SUBMISSION: Docx document and JMP file with your responses: (You should save each regression as script). In JMP: on the Response output (Red button-Save Script).
- (100 points): Please use this Kaggle dataset: Startupdata_kaggle.csv Download Startupdata_kaggle.csv on profit and spend data from50 startups. This data has five variables (there are few zeros).
(Note: We do not know if there were really no expenditures for these firms but let us assume that this is case. It is not uncommon for startups to not invest in marketing or R&D- they have to focus on product development.). Delete these “0” row observations for the analysis.
- R&D Spending (x1) ($)
- Administrative Spending (x2) ($)
- Marketing Spending (x3) ($)
- State where the startup is registered (x4)
- Profit: This is the Y variable. Your goal is to develop a model for explaining profit as a function of 4 variables.
- (10) Conduct an exploratory analysis of the data- scatterplots, distributions (10)
- (15) Develop the multiple linear regression of profit (y response variable) as a function of R&D spending, marketing spending and administrative spending. Report and evaluate the fit of this regression using all the metrics we covered in class for MLR
- parameters test
- R2 and Adjusted R2
- Global fit
- Standard error of the regression
- (10) Test the model assumptions (normality, independence, and constant variance) using appropriate test statistics and visuals. Is there a hetroscedasticity problem? (Please remember to use JMP based chisquare tests for heteroscedasticity we spoke in class (BP and White Tests). What could fix this? (Feel free to provide corroborating test statistics from Python).
- (10) Test for multicollinearity and identify if any transformations are needed.
- (10) Identify leverage and influence points and then take appropriate measures to address them.

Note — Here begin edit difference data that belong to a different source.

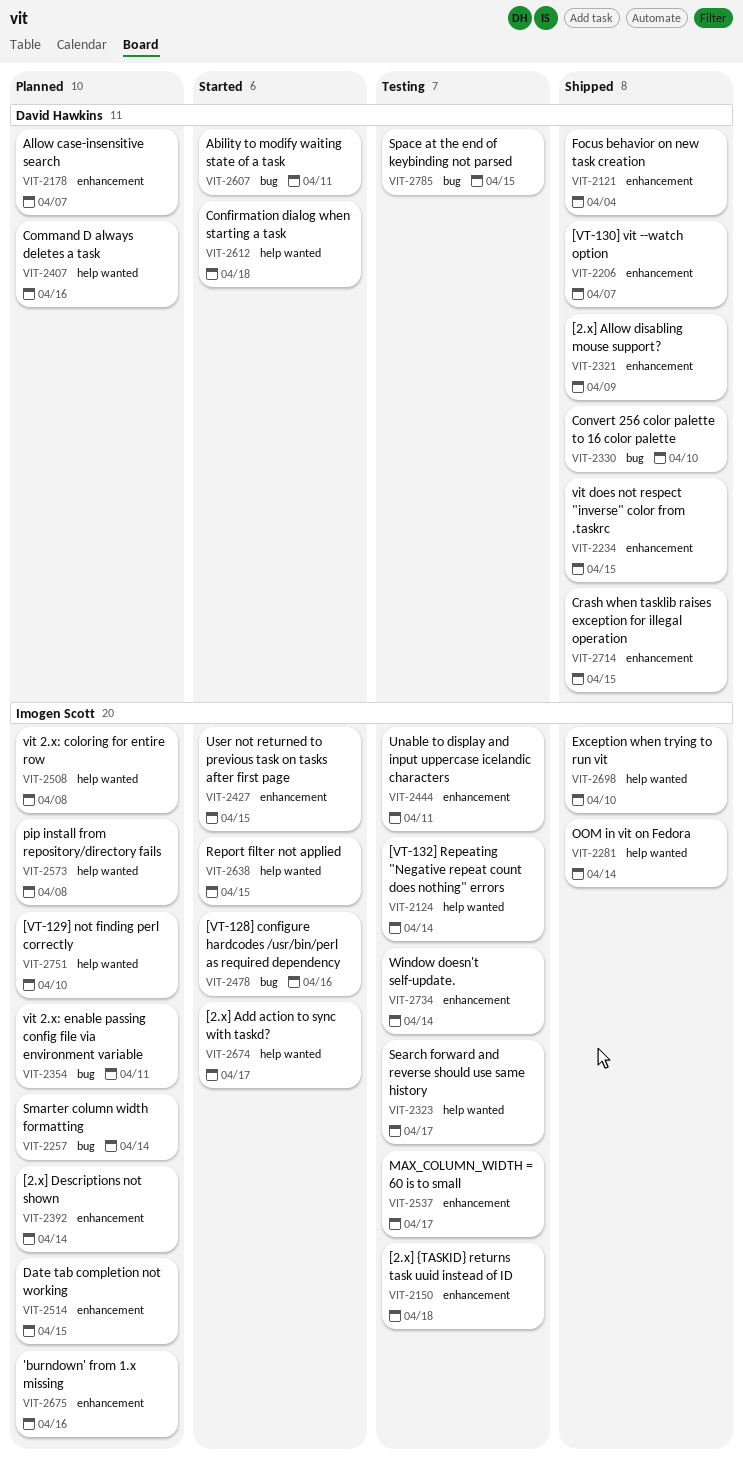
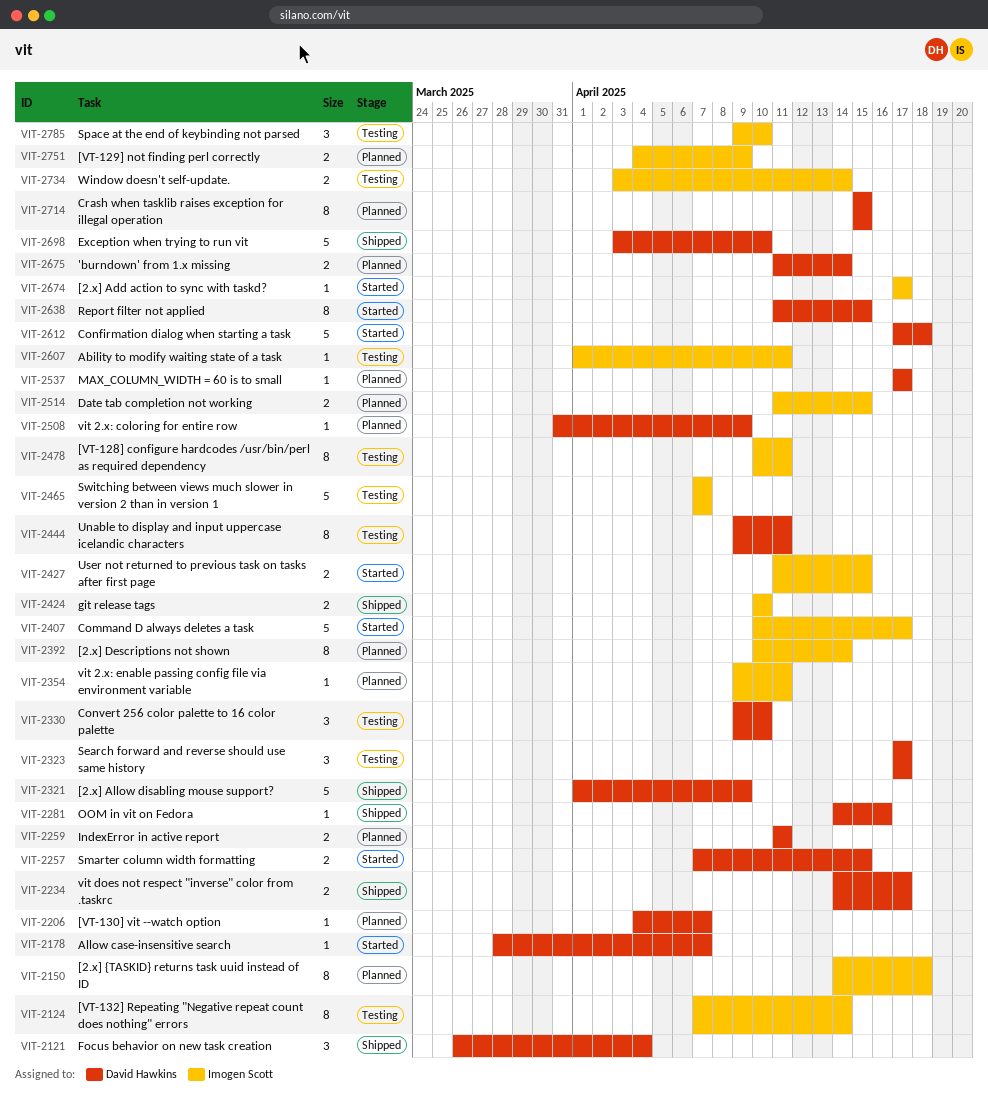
VIT-2150, status: Testing -> Planned
VIT-2178, status: Planned -> Started
VIT-2206, status: Shipped -> Planned
VIT-2234, due: Apr 15 -> Apr 17
VIT-2257, status: Planned -> Started
VIT-2257, owner: Imogen Scott -> David Hawkins
VIT-2257, due: Apr 14 -> Apr 15
VIT-2259: none -> present
VIT-2281, owner: Imogen Scott -> David Hawkins
VIT-2281, due: Apr 14 -> Apr 16
VIT-2323, owner: Imogen Scott -> David Hawkins
VIT-2330, status: Shipped -> Testing
VIT-2407, status: Planned -> Started
VIT-2407, owner: David Hawkins -> Imogen Scott
VIT-2407, due: Apr 16 -> Apr 17
VIT-2424: none -> present
VIT-2444, owner: Imogen Scott -> David Hawkins
VIT-2465: none -> present
VIT-2478, status: Started -> Testing
VIT-2478, due: Apr 16 -> Apr 11
VIT-2508, owner: Imogen Scott -> David Hawkins
VIT-2508, due: Apr 8 -> Apr 9
VIT-2537, status: Testing -> Planned
VIT-2537, owner: Imogen Scott -> David Hawkins
VIT-2573: present -> none
VIT-2607, status: Started -> Testing
VIT-2607, owner: David Hawkins -> Imogen Scott
VIT-2638, owner: Imogen Scott -> David Hawkins
VIT-2675, owner: Imogen Scott -> David Hawkins
VIT-2675, due: Apr 16 -> Apr 14
VIT-2698, owner: Imogen Scott -> David Hawkins
VIT-2714, status: Shipped -> Planned
VIT-2751, due: Apr 10 -> Apr 9
VIT-2785, owner: David Hawkins -> Imogen Scott
VIT-2785, due: Apr 15 -> Apr 10

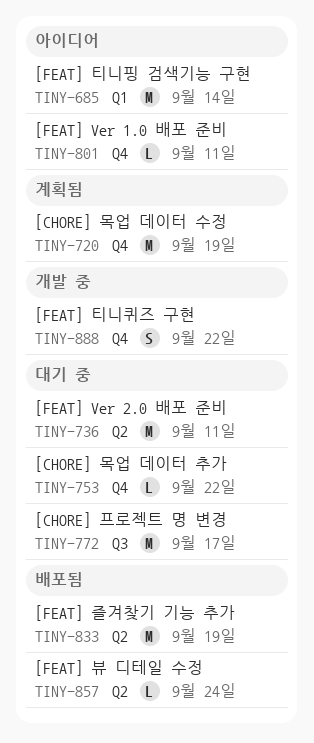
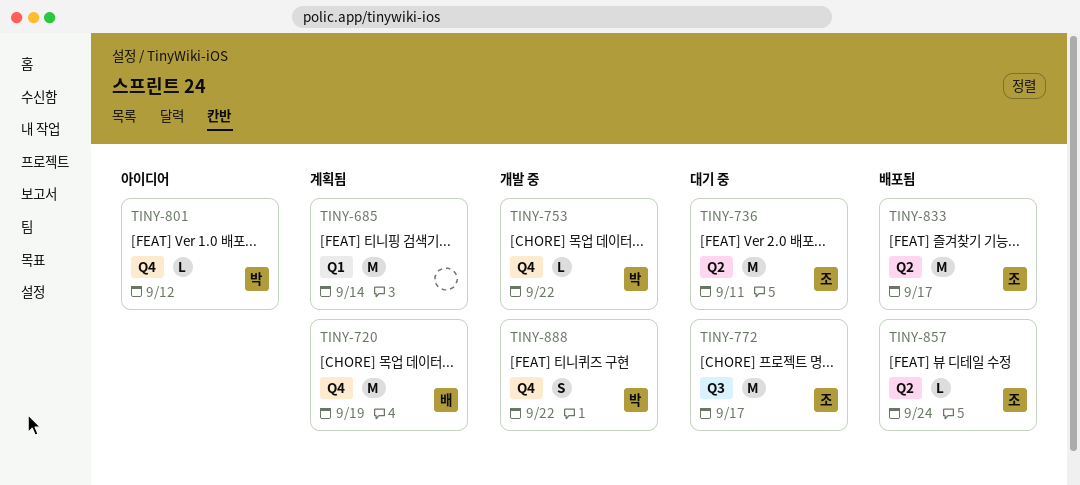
TINY-685, status: 아이디어 -> 계획됨
TINY-753, status: 대기 중 -> 개발 중
TINY-801, due: Sep 11 -> Sep 12
TINY-833, due: Sep 19 -> Sep 17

- (15) Now, address how you will handle the State variable. Find the right way to include this variable in. Run the revised model with State variable (after addressing for multicollinearity and heteroscedasticity if they are found to be an issue).
- (15) Are the state variables significant? How will you test this? What do you conclude?
- (15) Compare the performance of the two models. Decide which one you will go with and use that prediction equation. Predict profit for Advertising expenditures at 300,000. What is the 95% prediction interval?
Note: There are parts this assignment that will rely on material covered on November 11 ( very last part of C, and F) (G, H). This is a heads up.